----- Selected excerpt -----

Brutalist architecture. What were they thinking?

It doesn’t have to be glass or steel. Simple marble or limestone cladding can be affixed to a concrete exterior, making it ten times more visually appealing while preserving the basic shape.

(Emphasis mine)

And we all know what the road to Hell is paved with…

Concrete!
CONCRETE EVERYWHERE!

It is cheap. Has a low maintenance finish.

…and looks it, which is the problem.

Is there anything sadder and more depressing than the look of cast concrete in the rain?

The designers who defended Faner Hall claimed it was “honest.” To them honest equals no façade.

Wasn’t the home in The Ghost Writer built in this style? I thought that was a rare example of the design working.

I Made French Toast For You, your descriptions are really selling it to me! I’m serious, the way you write about Brutalist architecture makes it sound great, but then I see the pictures again and…oh :frowning: that’s what it actually looks like.

I think that’s really common in architecture. It’s all great ideas, but nobody seems to like the final product and architects don’t really seem to have any idea what people actually like. (Sorry, I don’t mean to be nasty about architects, it’s just an impression I get.)

There’s this square near where I live that’s in a lot of architecture books. It’s meant to be this fantastic thing.

It’s the shittiest square in the history of mankind.

When you read about it sounds great: it’s meant to be like a stage (it’s surrounded by a cinema, a theatre and a concert hall), with the skyline as a backdrop. It’s meant to look like it’s floating because of the lighting underneath the edge. I think there’s also something about it looking like water, with the cinema looking like a boat. Sounds good?

In actuality, it looks dirty and dated. Obviously, it looks nothing like a stage or like water. Apart from the way water tends to lie on the surface, making it wet and slippery. Different surfaces were used: there’s a smooth slippery bit, then there a slippery wood bit, there a grid with large holes that trip you up and there’s a bit with tiny holes that shred your heels to bits and trip you up. There is literally not a single part of the square you can safely walk on. On top of that it’s dark in the middle. People walk around the edge to get to the other side rather crossing the fast way. There isn’t a single person in this town that doesn’t abhor this square.

And this is the great example in all the text books.

That’s what I think the problem is: it sounds great. It’s all good intentions. Only it all ends up looking horrendous, it doesn’t work at all. So the idea sounds great: simple lay-out so you can easily find your way. But as someone noted above, they are far too symmetrical and all the corridors look the same, making it more difficult, not less. Concrete that in the pretty drawings was white, light, uplifting, ends up a drab grey with green drips coming down. Ugh. Those concrete sticky-out-bits that surely had some wonderful aesthetic reason look aggressive and nasty.

----- Data supplied -----

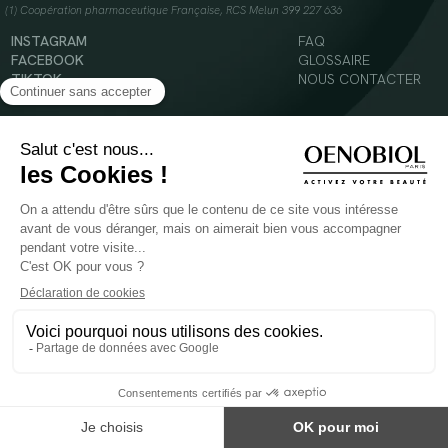
(1) Coopération pharmaceutique Française, RCS Melun 399 227 636
INSTAGRAM
FAQ
FACEBOOK
GLOSSAIRE
TIKTOK
NOUS CONTACTER
YOUTUBE
Mentions légales
Conditions Générales d’Utilisation
Politique en matière de cookies
© 2024 Oenobiol Paris
POUR VOTRE SANTÉ, MANGEZ AU MOINS CINQ FRUITS ET LÉGUMES PAR JOUR -
WWW.MANGERBOUGER.FR
Les complément alimentaires doivent être utilisés dans le cadre d'un mode de vie sain et
ne pas être utilisés comme substituts d'un régimes alimentaire varié et équilibré.
Réservé à l'adulte. Consulter attentivement l'étiquetage des produits avant l'utilisation.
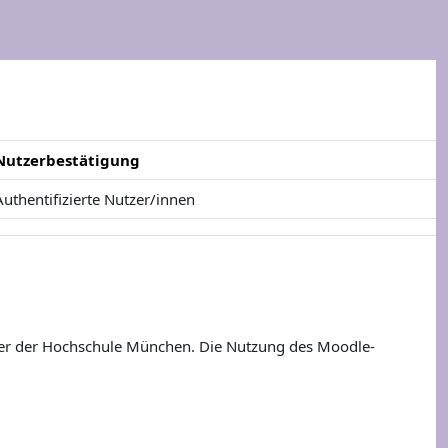
Nutzerbestätigung
Authentifizierte Nutzer/innen
r der Hochschule München. Die Nutzung des Moodle-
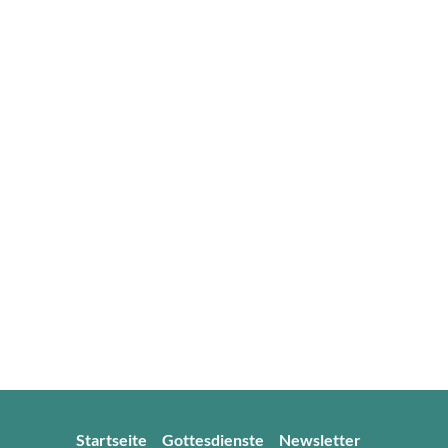
Startseite
Gottesdienste
Newsletter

-----

_Activity list_
1. Put into a JSON list of strings the lines of the listing from its first line through the line containing "ne pas être", one string per line, leaving out blank lines and any pictures.
2. Write what follows the final sentence of the discussion of Brutalist architecture.

_Exercise responses_
1.
[
  "(1) Coopération pharmaceutique Française, RCS Melun 399 227 636",
  "INSTAGRAM",
  "FAQ",
  "FACEBOOK",
  "GLOSSAIRE",
  "TIKTOK",
  "NOUS CONTACTER",
  "YOUTUBE",
  "Mentions légales",
  "Conditions Générales d’Utilisation",
  "Politique en matière de cookies",
  "© 2024 Oenobiol Paris",
  "POUR VOTRE SANTÉ, MANGEZ AU MOINS CINQ FRUITS ET LÉGUMES PAR JOUR -",
  "WWW.MANGERBOUGER.FR",
  "Les complément alimentaires doivent être utilisés dans le cadre d'un mode de vie sain et",
  "ne pas être utilisés comme substituts d'un régimes alimentaire varié et équilibré."
]

2.
I guess the community idea did work a little though: I’ll give you a hug, Isamu! I know it hurts the eyes. pat pat

Brutal: grossly ruthless, unfeeling, cruel, cold-blooded, harsh, severe. All these adjectives set out a relationship with people. Brutalist architecture is grossly ruthless, unfeeling, cruel, cold-blooded, harsh and severe with respect (or more correctly, with no respect) to people, which is why it is vilified by people. That brutalist architects deliberately make brutal environments to which people are unwillingly subjected speaks volumes about the brutes.

I agree and am grateful for IMFTFY’s scholarship. Even the fact that many of us lost our virginities in Brutalist dorm rooms still can’t redeem our fondness for it’s inescapable Festung Europa quality. But I can still increase my understanding of things I don’t agree with.

Now please tell me why my dislike of Postmodernist architecture, esp. Frank Gehry, should be modified.

Taaaaaaaaake…onnnnnnnnn…meeeeeeeeee…

Re Gehry: At least the Brutalists designed reasonably weathertight buildings.

Not true, in the case of the Boston City Hall-the windows leak rain and cold air, and mold is an ever present problem. The building is extremely energy inefficient, and secretaries have to use plug in heaters to stay warm in winter.

Damn sounds almost as much of an epic fail as Gehry’s art gallery which is so riddled with condensation that the art within was degrading .

“Dammit, buildings are ugly under the facade! Get used to it!”

"And people should walk around only in their underwear. And I don’t see the point to “dressing up” the dining room. It should look just like the kitchen. "

A woman being steered by a man, a man bumping his head on the ceiling, and some poor son of a bitch laying dead in a hallway after killing himself rather than spending the rest of eternity in a brutalist sketch. (Well, I could be wrong about that dead guy. It could be that he is the architect after the anti-brutalist mob had its way with him.)

…and then after stepping across the 10 metre high unfinished concrete threshold, residents will then walk directly into the rotating knives.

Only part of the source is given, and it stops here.